Vergi uyumunun ana unsurları beş başlık altında toplanabilir: bunlar;

  • Vergiye tabi gelirin doğru beyan edilmesi,
  • Matrahtan indirilebilecek giderlerin doğru gösterilmesi,
  • Vergi beyannamesinin süresi içinde doldurulması,
  • Vergi beyannamesindeki hesaplamaların doğru yapılması,
  • Vergilerin zamanında ödenmesidir.

Vergi ahlakı, mükelleflerin devletle aralarındaki ilişkiyi belirleyen davranış normlarıdır.

Devletler vatandaşların vergi yasalarına uygun davranmalarını, vergilerini zamanında ve eksiksiz ödemelerini isterler. Devletin amacı vergi uyumunu artırmaktır. Vatandaşın vergiye uyumunu ilgilendiren iki çeşit sınırdan bahsedebiliriz:

i) vergi uyumunda devlet kaynaklı sınırlar
ii) vergi uyumunda mükellef kaynaklı sınırlar

Başarılı bir vergi politikası uygulaması için hem makro hem de mikro sınırların göz önünde bulundurulması gerekir.

Vergi Uyumunda Makro Sınırlar

Verginin bir birim dahi artırılmasının mümkün olmadığı noktaya vergilemenin sınırı denir. Vergilemenin sınırının belirlenmesinde hukuki, ekonomik, politik, psikolojik ve benzeri ögelerin birlikte dikkate alınması gerekir.

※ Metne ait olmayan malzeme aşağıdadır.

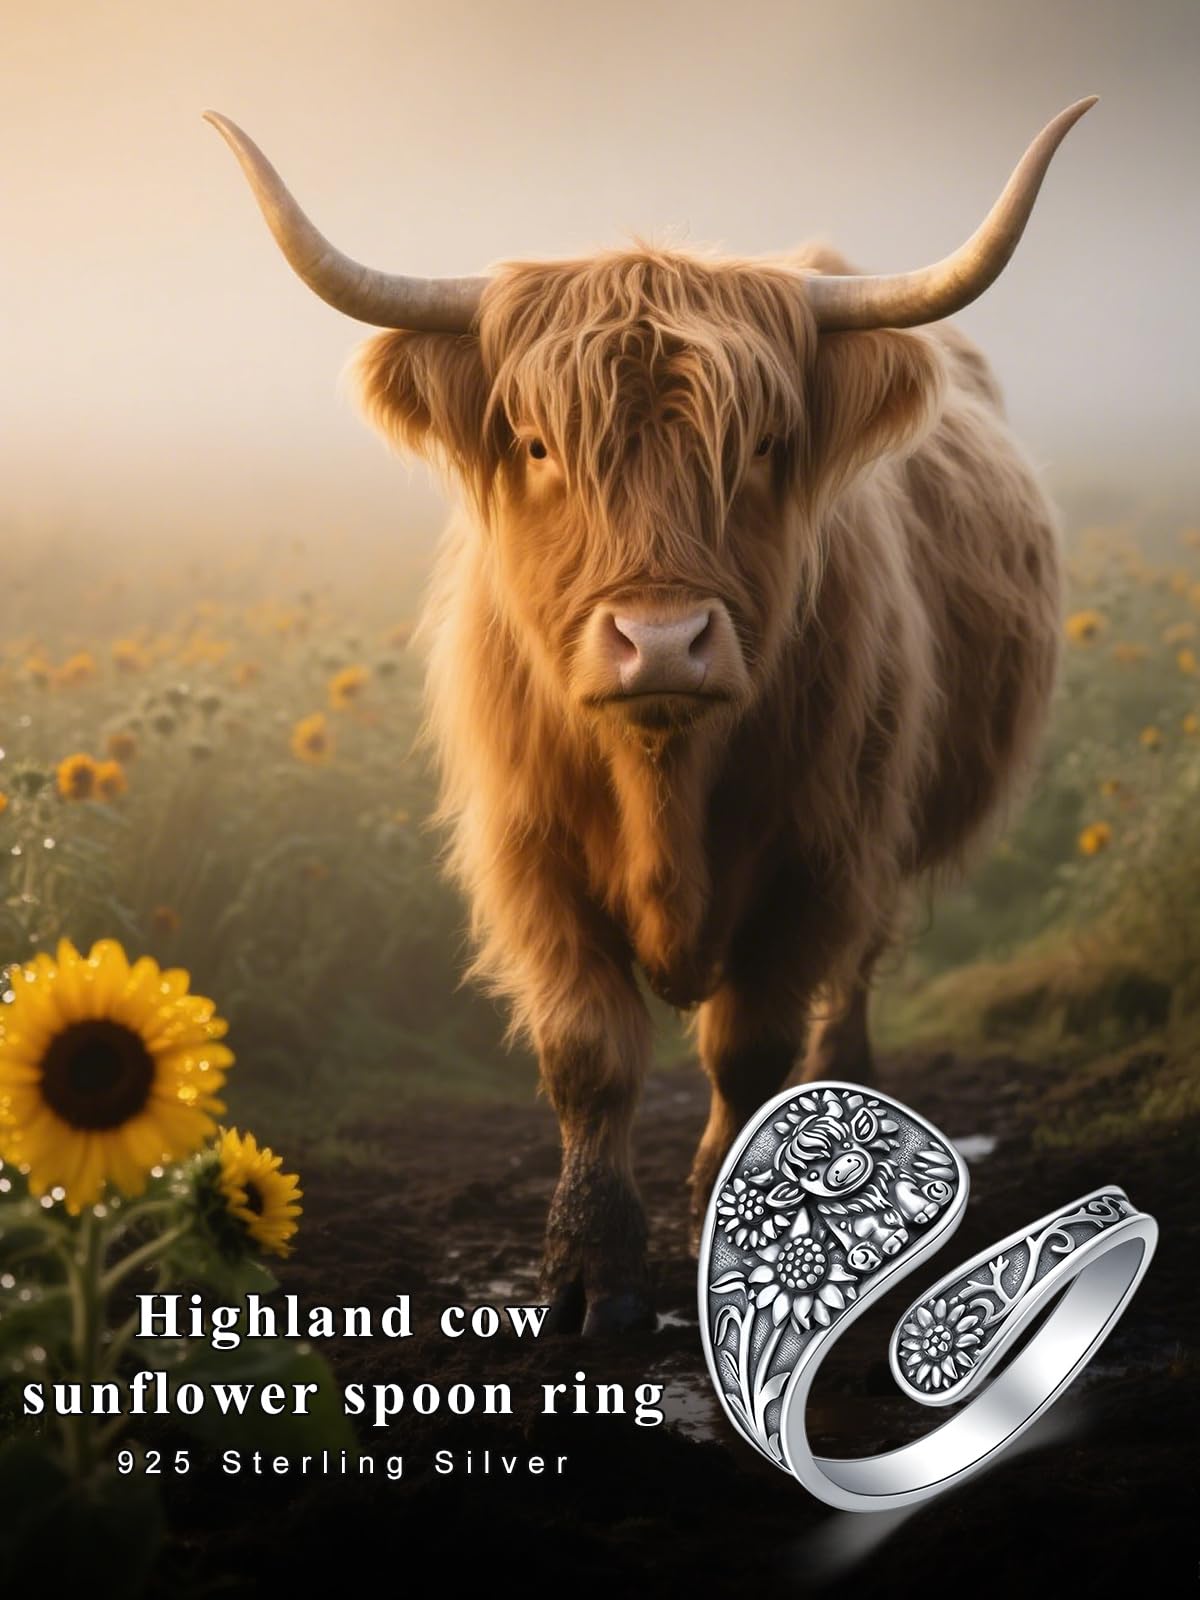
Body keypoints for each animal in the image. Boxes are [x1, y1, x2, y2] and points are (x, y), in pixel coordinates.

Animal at [207, 99, 1092, 1333]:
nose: (663, 640)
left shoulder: (817, 853)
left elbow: (752, 1044)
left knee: (852, 981)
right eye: (539, 445)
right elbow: (589, 1057)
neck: (665, 777)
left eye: (759, 447)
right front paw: (590, 1269)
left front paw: (733, 1200)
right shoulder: (529, 855)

Vergilemenin Hukuki Sınırı

Vergilemede hukuki sınır anayasa, yasa ve diğer mevzuattan kaynaklanır. Temsilsiz vergi olmaz prensibinin uygulandığı ülkelerde alınacak vergiler konusunda son söz halkın kendi içinden seçtiği temsilcilere aittir. ‘Temsilsiz vergi olmaz’ ilkesi ile aynı anlama gelen ‘kanunsuz vergi olmaz’ ilkesinin sonucu olarak halkın ne kadar vergi ödeyeceğine kral değil halk temsilcileri aracılığıyla kanunlar çıkartarak karar vermektedir.

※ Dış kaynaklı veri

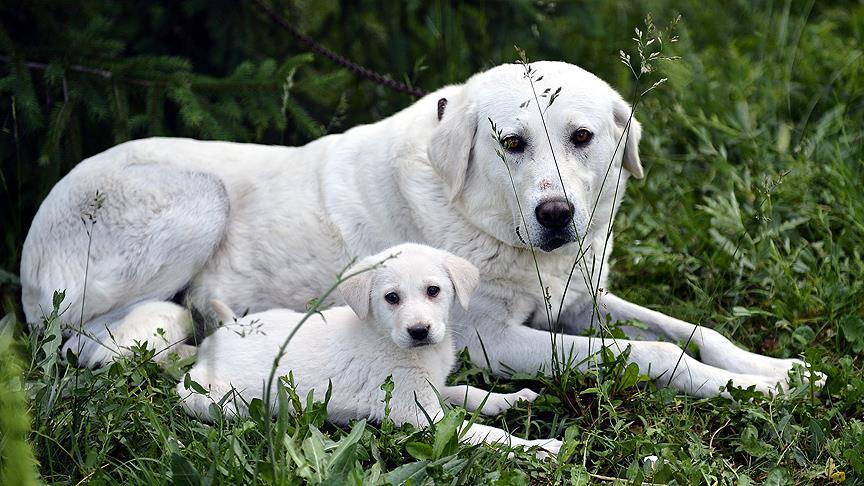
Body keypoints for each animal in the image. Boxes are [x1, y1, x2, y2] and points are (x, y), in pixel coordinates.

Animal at [22, 60, 816, 396]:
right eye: (512, 143)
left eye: (583, 137)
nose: (556, 216)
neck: (489, 228)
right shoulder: (496, 343)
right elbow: (656, 355)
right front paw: (747, 391)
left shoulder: (578, 299)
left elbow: (693, 332)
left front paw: (774, 369)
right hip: (199, 196)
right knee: (83, 340)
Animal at [179, 245, 564, 458]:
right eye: (391, 298)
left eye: (434, 291)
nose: (419, 331)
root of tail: (221, 336)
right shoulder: (423, 415)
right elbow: (490, 435)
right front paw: (542, 447)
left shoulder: (431, 390)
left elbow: (469, 392)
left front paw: (512, 398)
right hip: (207, 398)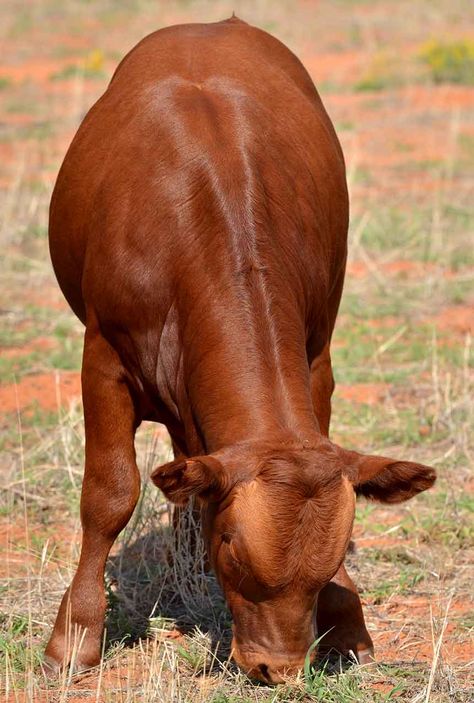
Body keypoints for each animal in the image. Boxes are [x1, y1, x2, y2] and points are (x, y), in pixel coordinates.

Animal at [45, 17, 436, 688]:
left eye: (331, 559)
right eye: (233, 546)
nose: (275, 667)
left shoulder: (316, 357)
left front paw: (346, 622)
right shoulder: (103, 358)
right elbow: (110, 495)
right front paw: (75, 638)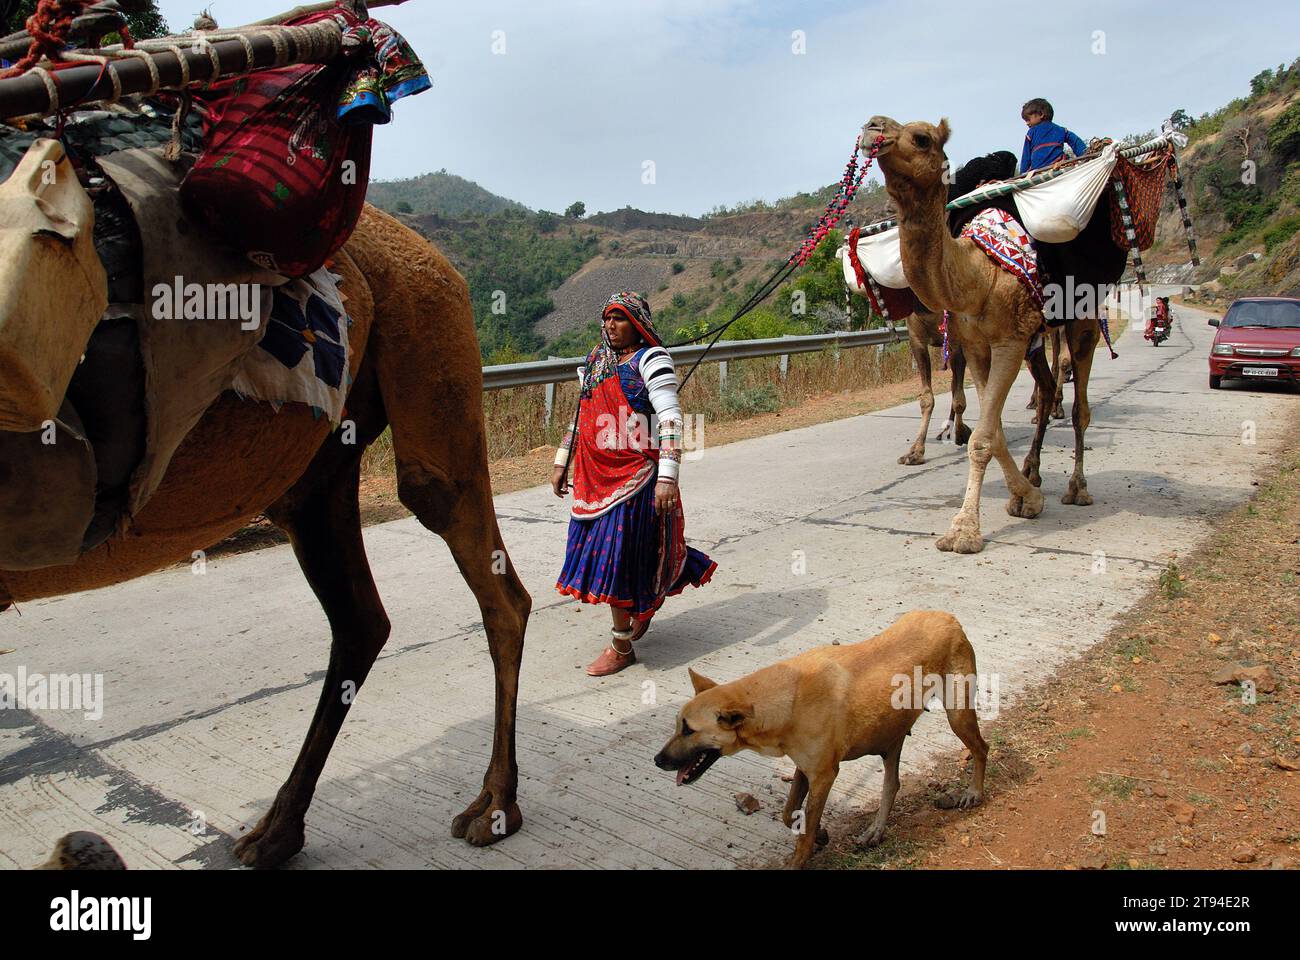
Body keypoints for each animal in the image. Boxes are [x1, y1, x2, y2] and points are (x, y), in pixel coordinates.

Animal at [0, 205, 533, 863]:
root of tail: (442, 264)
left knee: (481, 568)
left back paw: (494, 805)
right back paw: (278, 830)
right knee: (361, 619)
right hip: (320, 466)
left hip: (430, 336)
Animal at [655, 613, 987, 868]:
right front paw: (821, 836)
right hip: (891, 734)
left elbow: (805, 827)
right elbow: (789, 813)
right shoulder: (805, 768)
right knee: (892, 784)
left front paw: (801, 857)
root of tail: (948, 617)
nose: (657, 761)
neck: (784, 700)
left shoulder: (824, 775)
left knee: (981, 748)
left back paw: (973, 792)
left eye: (688, 729)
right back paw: (876, 831)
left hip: (957, 716)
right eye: (677, 725)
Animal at [899, 306, 972, 463]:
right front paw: (915, 452)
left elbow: (959, 400)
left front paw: (962, 433)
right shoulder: (916, 338)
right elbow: (927, 399)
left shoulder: (958, 340)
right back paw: (946, 431)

Türkiye’de de hukuki vergi sınırlaması Anayasa ile başlar. Temsilsiz ve kanunsuz vergi olmaz prensibi 1982 Anayasası 73. maddesinde açık bir şekilde belirtilmiştir:

“Herkes kamu giderlerini karşılamak üzere, mali gücüne göre, vergi ödemekle yükümlüdür. Vergi yükünün adaletli ve dengeli dağılımı, maliye politikasının sosyal amacıdır. Vergi, resim, harç ve benzeri mali yükümlülükler, kanunla konulur, değiştirilir veya kaldırılır. Vergi, resim, harç ve benzeri mali yükümlülüklerin muaflık, istisnalar ve indirimleriyle oranlarına ilişkin hükümlerinde kanunun belirttiği yukarı ve aşağı sınırlar içinde değişiklik yapma yetkisi Cumhurbaşkanına verilebilir.”

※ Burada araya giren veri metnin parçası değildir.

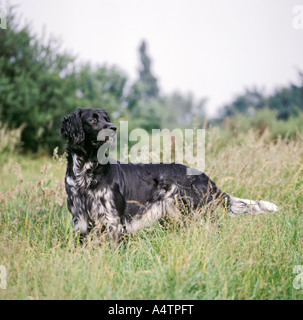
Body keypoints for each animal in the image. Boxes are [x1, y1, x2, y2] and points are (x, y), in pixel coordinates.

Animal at [60, 107, 280, 240]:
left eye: (107, 119)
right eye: (92, 119)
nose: (113, 128)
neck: (87, 172)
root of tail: (203, 176)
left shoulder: (113, 220)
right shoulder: (81, 220)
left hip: (199, 214)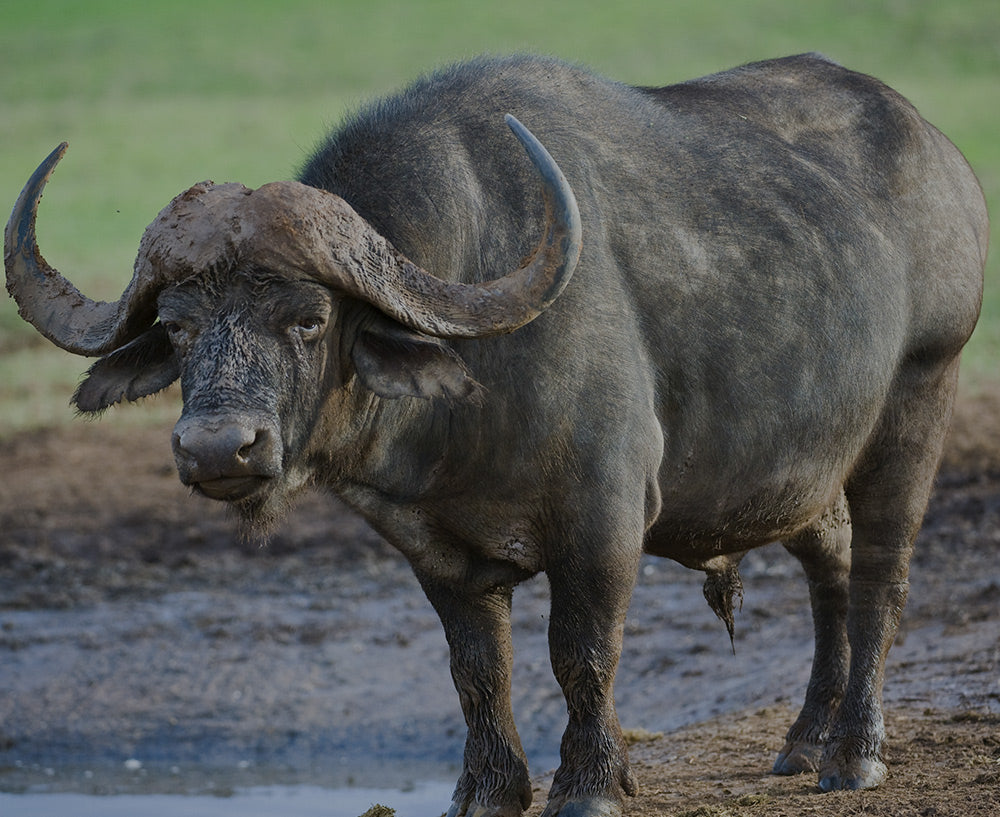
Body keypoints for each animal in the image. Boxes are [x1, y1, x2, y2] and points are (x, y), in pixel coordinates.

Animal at [5, 54, 987, 816]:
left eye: (309, 319)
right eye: (176, 329)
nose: (218, 449)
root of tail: (943, 157)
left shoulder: (602, 520)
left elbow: (582, 654)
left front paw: (590, 784)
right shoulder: (434, 550)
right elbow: (477, 668)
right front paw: (487, 789)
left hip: (920, 394)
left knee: (882, 575)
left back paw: (853, 754)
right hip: (805, 465)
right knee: (831, 566)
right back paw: (802, 741)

Vergilemenin Ekonomik Sınırı

Vergi kapasitesinin en etkin biçimde kullanılabilineceği nokta verginin ekonomik sınırıdır. Bir ülke için GSYH, bir birey için gelirinin tümü verginin ekonomik sınırının son noktasıdır. Bir bireyin gelirinin tümünün vergilendirilmesine müsadere denir. Müsaderede kişinin tüm gelirine devlet el koyar. Bu durumda mükellef gelirini olduğundan düşük göstermek için her türlü yolu deneyecektir. Devletler vergi politikasının başarılı olabilmesi için vergi alırken bireyin ekonomik sınırını dikkate alması gerekir.

Vergilemenin Mali Sınırı

Mevcut bir vergi oranının artırılmasına rağmen vergi hasılatında artık bir artışın olmadığı noktaya gelindiğinde verginin mali sınırına ulaşılmış demektir. “Vergilemede çoğu kez iki kere iki dört değil, bir eder” kuralı vergi oranları ile vergi hasılatı arasında doğrusal bir ilişkinin olmadığını ifade eder.

Vergilemenin Politik Sınırı

Vergi nedeniyle oyların düşmeye başladığı noktadan önceki durum vergilemenin politik sınırıdır. Vergi oranı artarken belli bir maksimum noktaya kadar oy sayısı da artmaktadır fakat belli bir noktadan sonra oy sayısı düşmeye başlayacaktır. Seçmenlerin amacı kendi çıkarlarını maksimize etmektir, politikacıların amacı ise seçimleri kazanarak hükûmet oluşturmak, hükûmetlerin amacı ise yeniden seçim kazanabilmektir. Bu nedenle politikacılar seçmenlerin vergi ile ilgili karar ve isteklerini mümkün olduğunca yerine getirmeye çalışırlar. Politikacılar verginin politik sınırını göz önünde bulundururlar.

Politikacılar verginin politik sınırını zorlamak yerine aşağıda örnekleri sunulan birtakım manipülasyonlara gidebilirler.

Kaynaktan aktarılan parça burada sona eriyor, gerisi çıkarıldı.